Carry on the forum thread about the overheating top-floor apartment from the point where it ends.

> Text excerpt:
==============================
# Apt gets too hot in the afternoon and night



## elcool (Feb 12, 2012)

I live on the top floor of a 3 floor building.
Even with doors and windows open it can get hot and my guests all sweat and complain about the heat.
During the morning it's fresh and cool, so I know it's not because my apt is closed up.

I'm thinking of calling a roofing professional to treat my roof with some type of sun heat blocker. 
What should I consider when talking to him?
How do I know this will solve my problem?
This roof is walkable and it's where I host parties.
It's a cement roof. 
Sometimes it gets hot at night ON the roof, which is very strange. I was thinking it's the roof letting of heat too.

Other considerations for cooling the apartment?
I had plants for a while, didn't notice much of a difference.


----------



## joecaption (Nov 30, 2011)

If you do not own this apartment there's not much you can do.
Keep the shades drawn on the sunny side of the house, run a portable or window A/C.


----------



## joecaption (Nov 30, 2011)

If you do not own this apartment there's not much you can do.
Keep the shades drawn on the sunny side of the house, insulated shades, run a portable or window A/C.


----------



## elcool (Feb 12, 2012)

I own it.
Only thing I can't do is break walls. ( I already asked, for a kitchen remodeling haha)


----------



## gregzoll (Dec 25, 2006)

All you can do for Heat Gain is to either keep the drapes closed while the a/c is running. Or use U/V film to cut down on direct Sunlight heat gain, and run the a/c as it should be.

Leaving the a/c off until you get home. Makes the unit work harder to try and catch up for not being on to help keep the place cool.

The best thing would be to use a mini-split vs. window or wall units.


----------



## elcool (Feb 12, 2012)

I have shades all day long.

Nothing needs to be done to the roof, then?

How do I account for the heat when I'm ON the roof at night?


----------



## gregzoll (Dec 25, 2006)

elcool said:


> I have shades all day long.
> 
> Nothing needs to be done to the roof, then?
> 
> How do I account for the heat when I'm ON the roof at night?


Yes something needs to be done with the roof. Find a reputable roofing company that does flat roofing. Keep in mind that if there is any kind of attic space between the roof and apartment. It needs to be vented.

Also if this is an older building. There can be rotted roofing timbers up there, along with sheathing.

Regardless though if the roof is properly done. You are still going to have Solar heat gain causing any space below the roof to be heated.


----------



## elcool (Feb 12, 2012)

Cool!

I'll start with the roof. And see what else I can do.


----------



## gregzoll (Dec 25, 2006)

elcool said:


> Cool!
> 
> I'll start with the roof. And see what else I can do.
==============================
> Entries supplied:
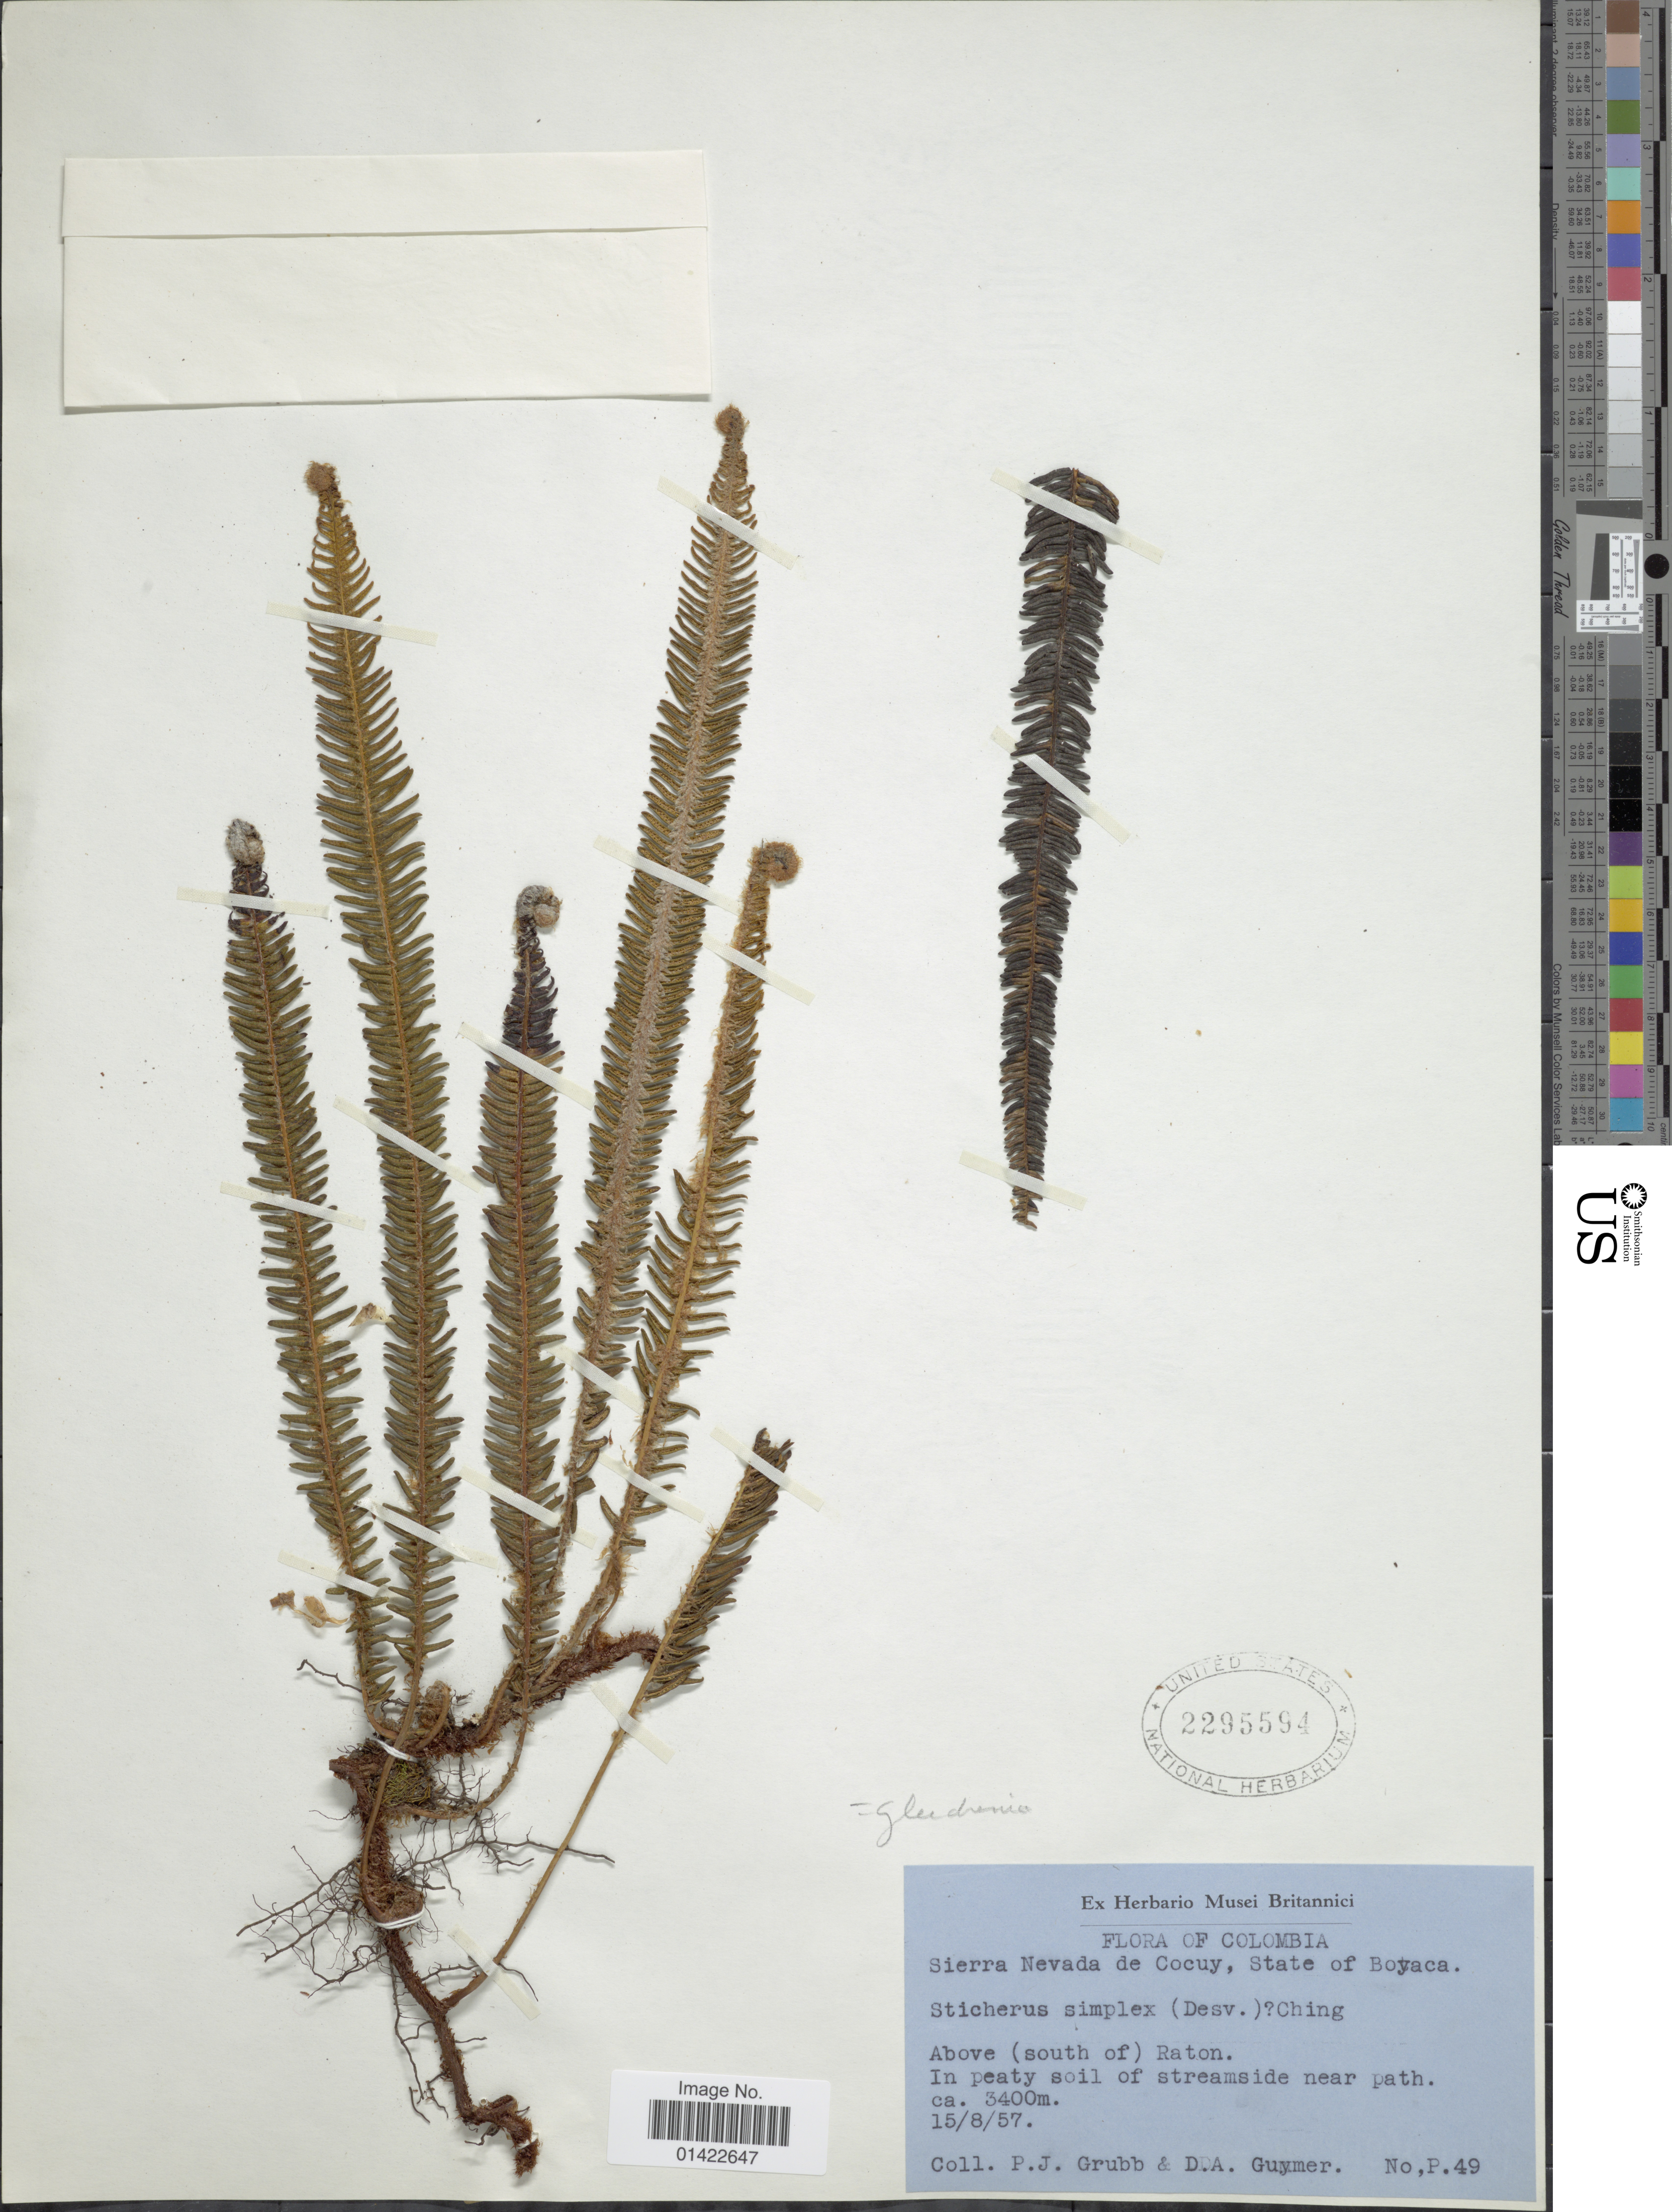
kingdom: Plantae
==============================
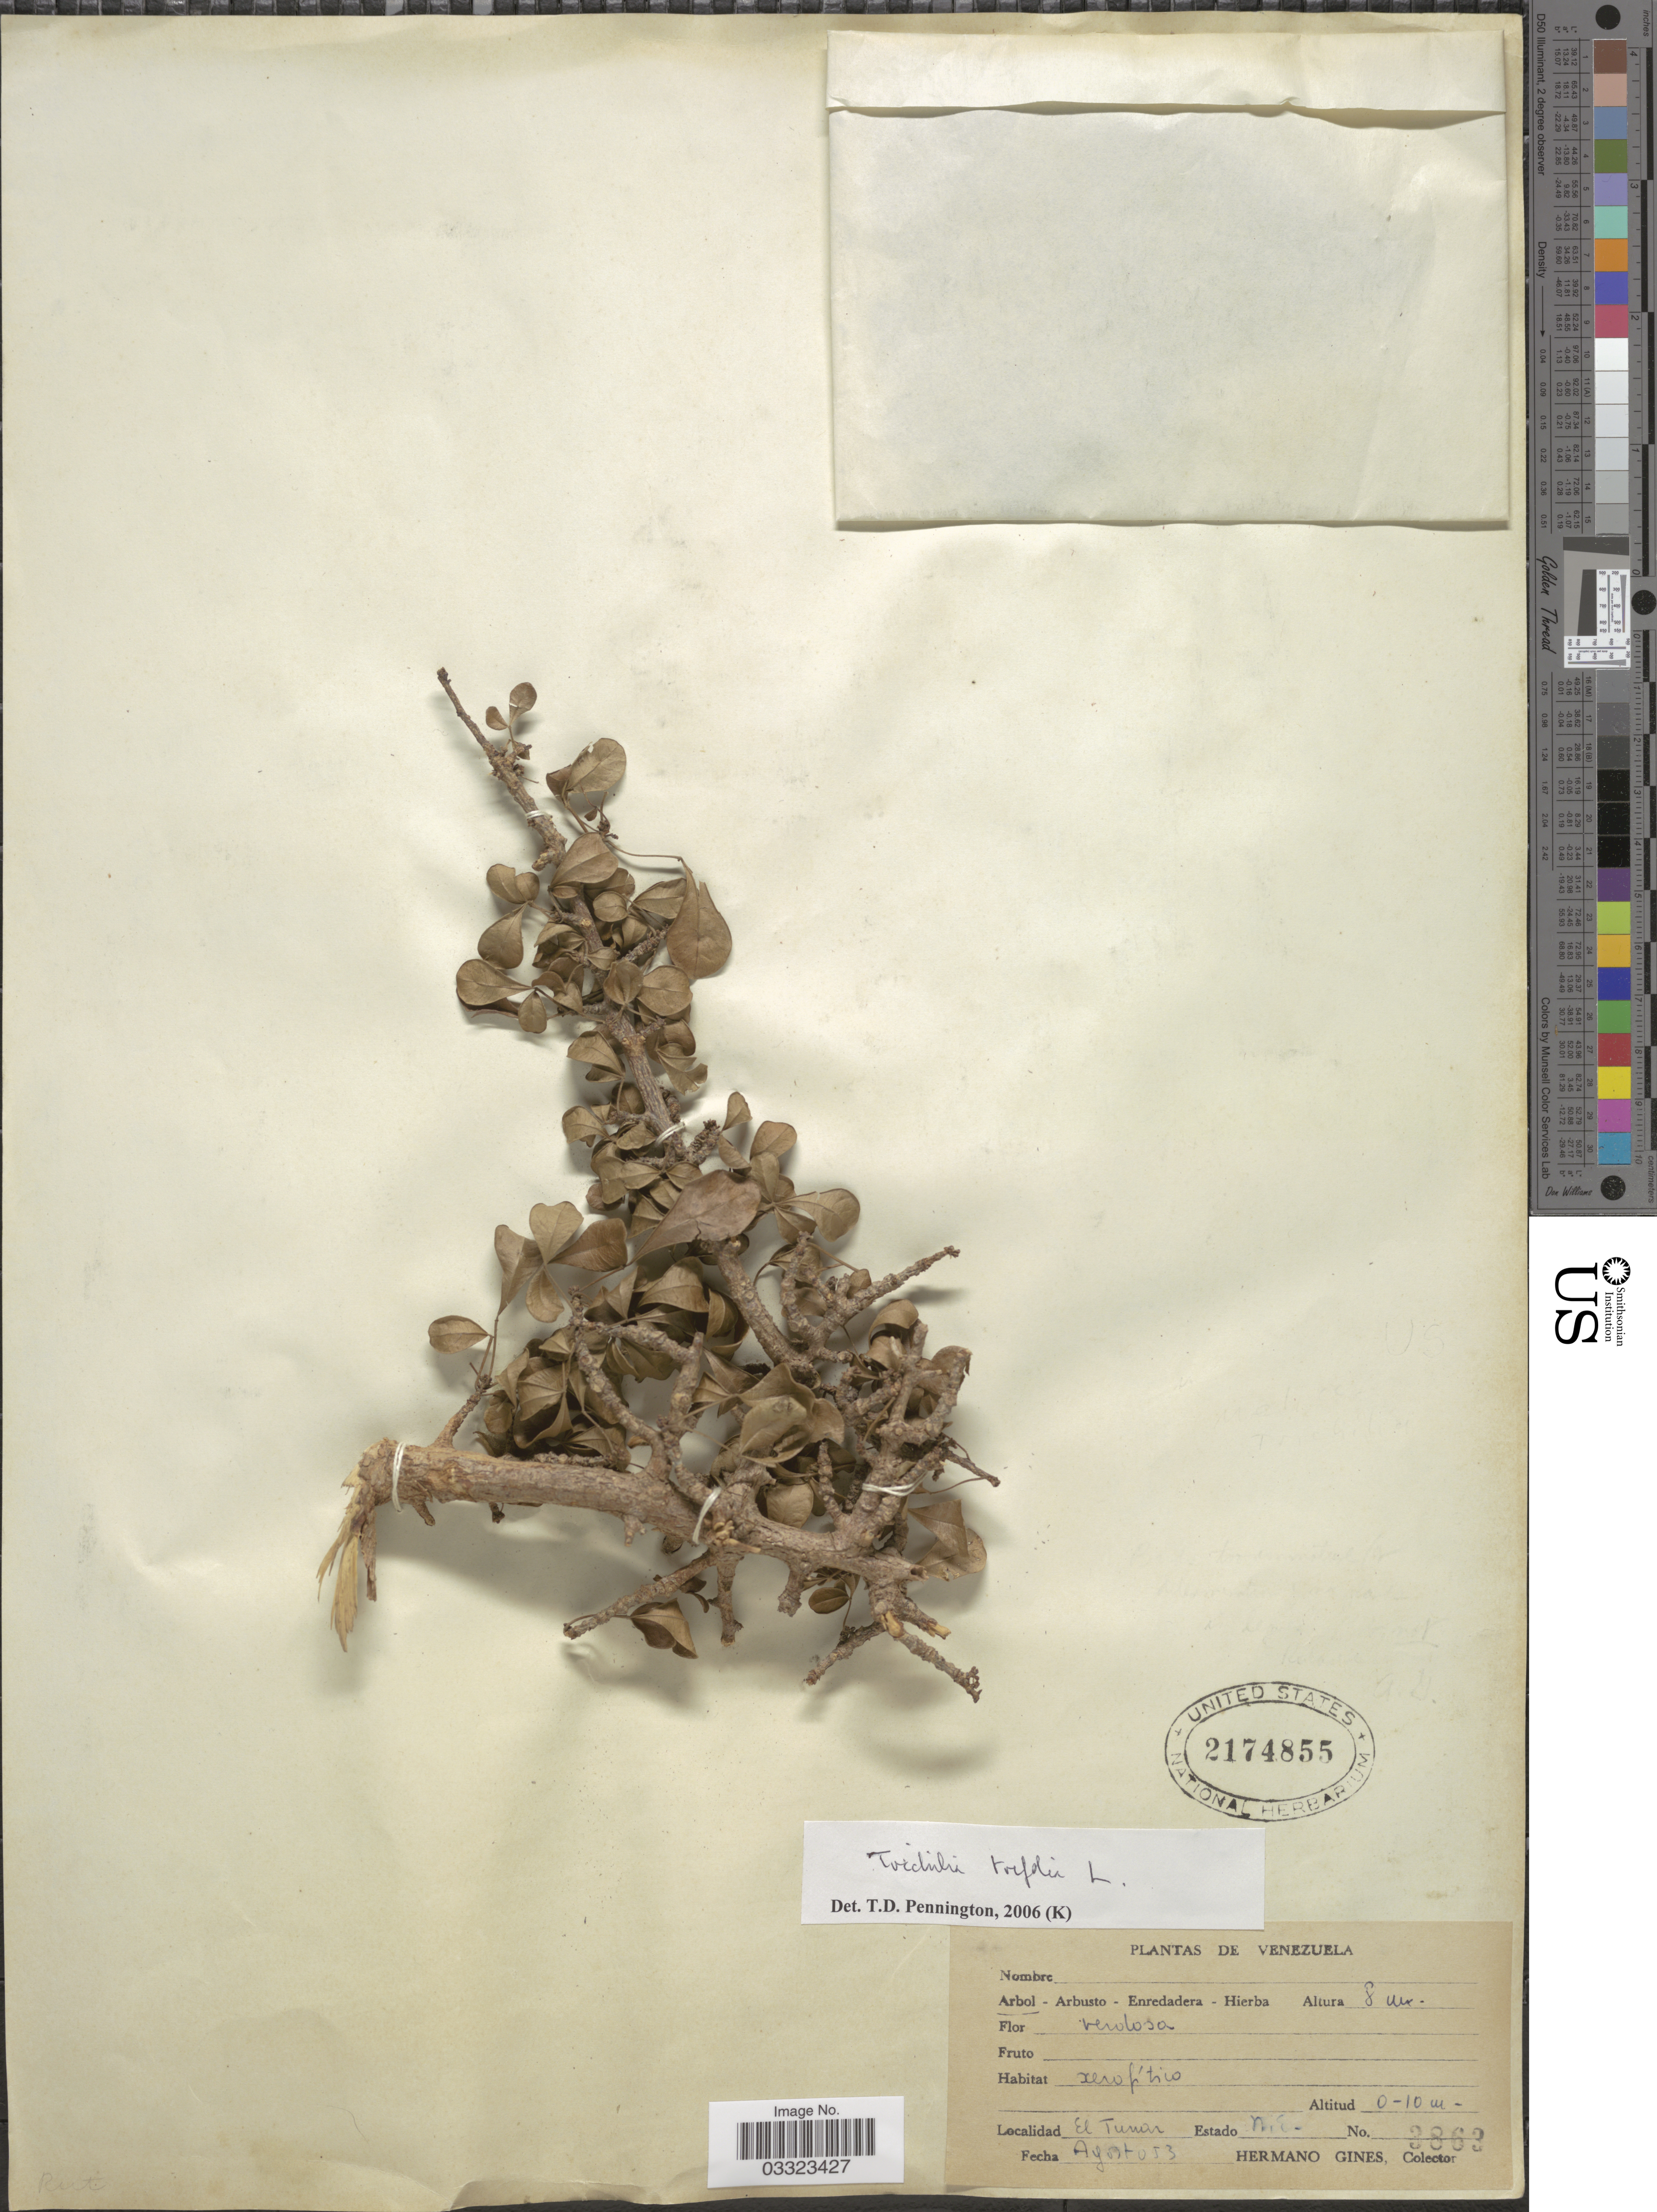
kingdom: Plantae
==============================
> Task output:
Start by hiring a General Contractor with their head screwed on straight to oversee the project. You can also do some homework. By going over to Buildingscience.com and reading up on stuff.

The biggest problem is that no matter what you do with the building if it has a Flat Roof. Is that the whole building needs to be kept at a decent indoor temp., along with keeping indoor Relative Humidity at a decent level.

I monitor up to ten days of outside air temps and humidity. To help me decide where to set my thermostat for our home. So far I have found that keeping it at 68 degrees Fahrenheit at night. 70 during the day has helped. We went around and placed U/V reflective film on all of the windows, which has helped a lot. Along with darkening drapes for the majority of the rooms.

We also have enough ventilation up in our attic. Along with a Power vent fan to assist in cooling. Due to we cannot place soffit vents on the house. Our attic tends to get no hotter then 110 if it is say 95 outside. Of course having three large trees shading our house helps out a lot.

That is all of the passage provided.